チンギス・ハーンの誕生・ユーラシア大陸のほぼ全体の制覇から、モンゴル人民革命党一党独裁の放棄までを描く大叙事詩である。本著で一貫しているテーマは「モンゴルは世界を創った」である。
「インドを創ったのが、モンゴル人のムガル帝国であり、トルコのもとになったオスマン帝国が、アナトリアのモンゴル駐屯軍が発展したものであり、ロシアが(チンギス・ハーンの息子ジョチを始祖とする)ジョチ家の白いオルドの後継者である・・・中央アジアトルコ語を話すイスラム教の国々が、やはりジョチ家の後裔である・・・モンゴル帝国は、東は韓半島・中国から、西は地中海に至るまでの、ほとんどすべての国々を生み出した」「明朝の中国は、昔の唐・宋の時代の中国ではなく、モンゴル化した中国であった。
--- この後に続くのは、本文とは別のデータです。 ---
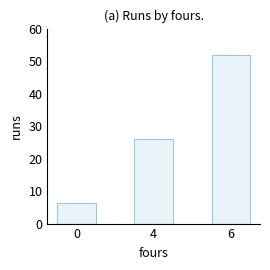

What is the sum of the values at 4 and 0?

32.3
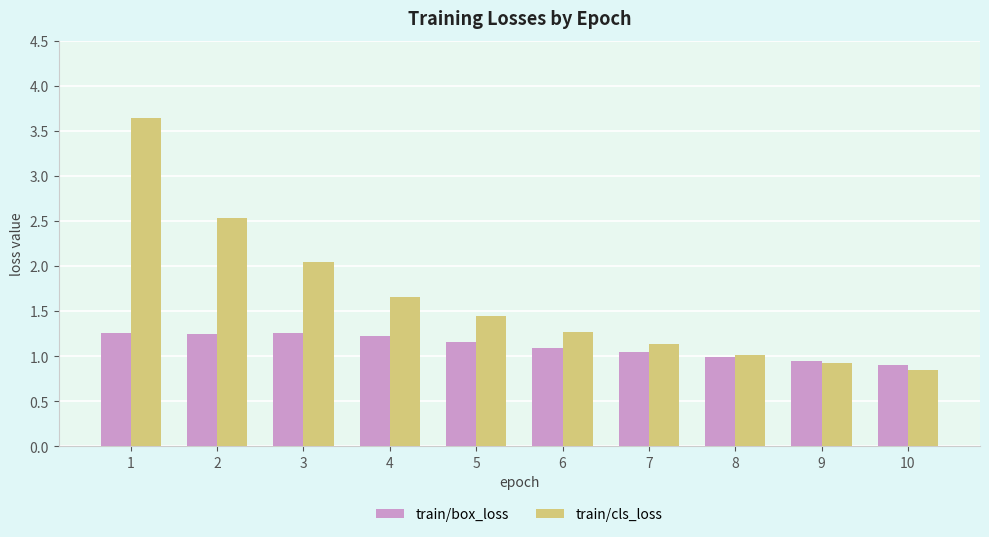

How many data points does each series have?

10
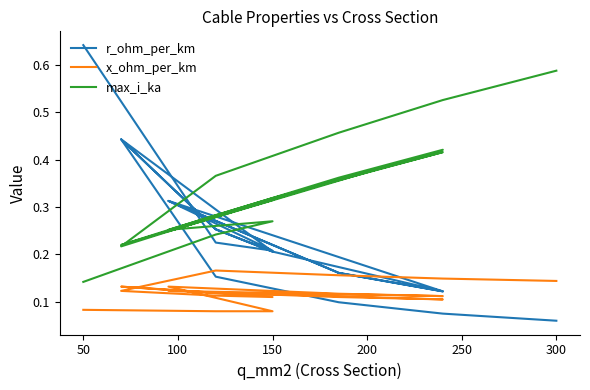

What is the average value of the x_ohm_per_km series?

0.1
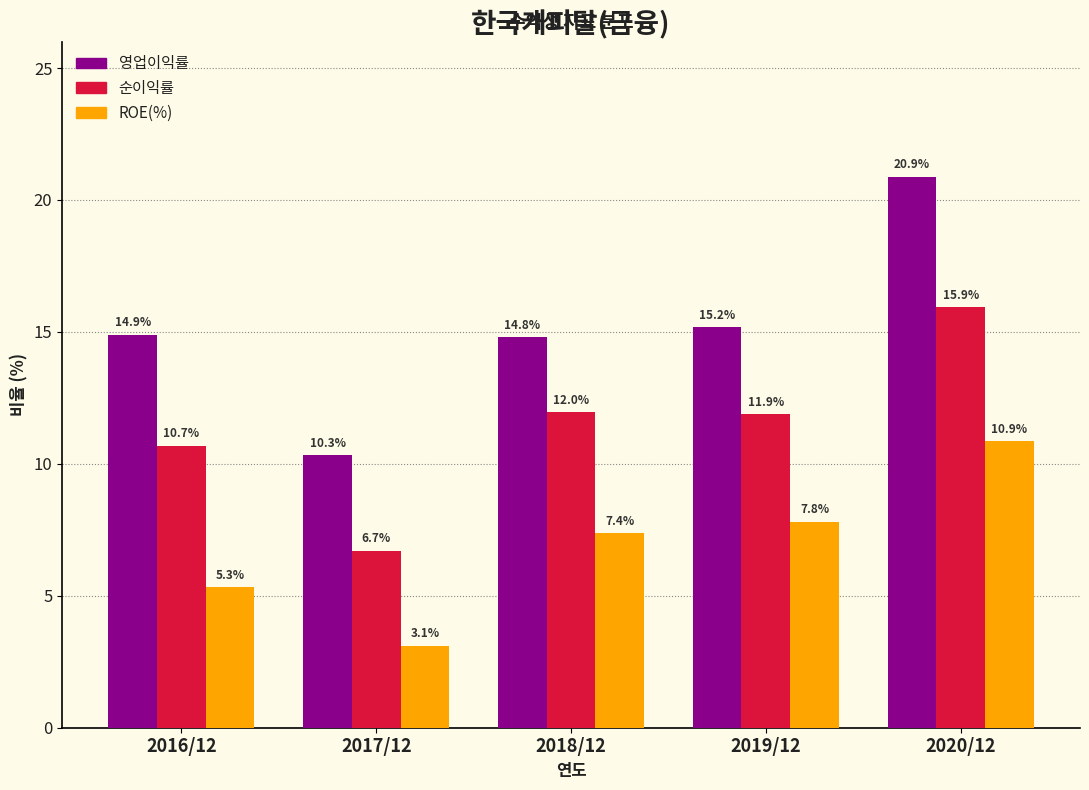

Reading left to right, what are all the values shown in this chart?

영업이익률: 14.9	10.3	14.8	15.2	20.9
순이익률: 10.7	6.7	12.0	11.9	15.9
ROE(%): 5.3	3.1	7.4	7.8	10.9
明朝の制度は、すべてがモンゴル式であった」とある。中国で麺を食べる習慣も、明朝時代に始まったとのこと。西尾幹二氏が『国民の歴史』で「世界史はモンゴル帝国から始まった」と述べているが、まさによく実感できる。
本著で残念なのは、コンパクトに色々なことを詰め込みすぎていて、私のようなモンゴル史初心者には大変読みづらいことである。チンギス・ハーンの子孫たちは、離合集散し、戦い・暗殺を繰り返した。多くの登場人物が、権謀術数をこらして、権限を握ったり、政権から追いやられたり、裏切られたりする姿を描くのはよいのだが、同じような歴史的事件が描かれているし、名前は覚えられないし、すべてを細かく読むには、大変な気力が必要だ。中公新書の「物語○○の歴史」シリーズのように、テーマを絞った本にした方が、碩学な方には不満だろうが、初心者にはとっつきやすいのではなかろうか。ただし、通史としての価値を傷つけるものではないことを強調しておきたい。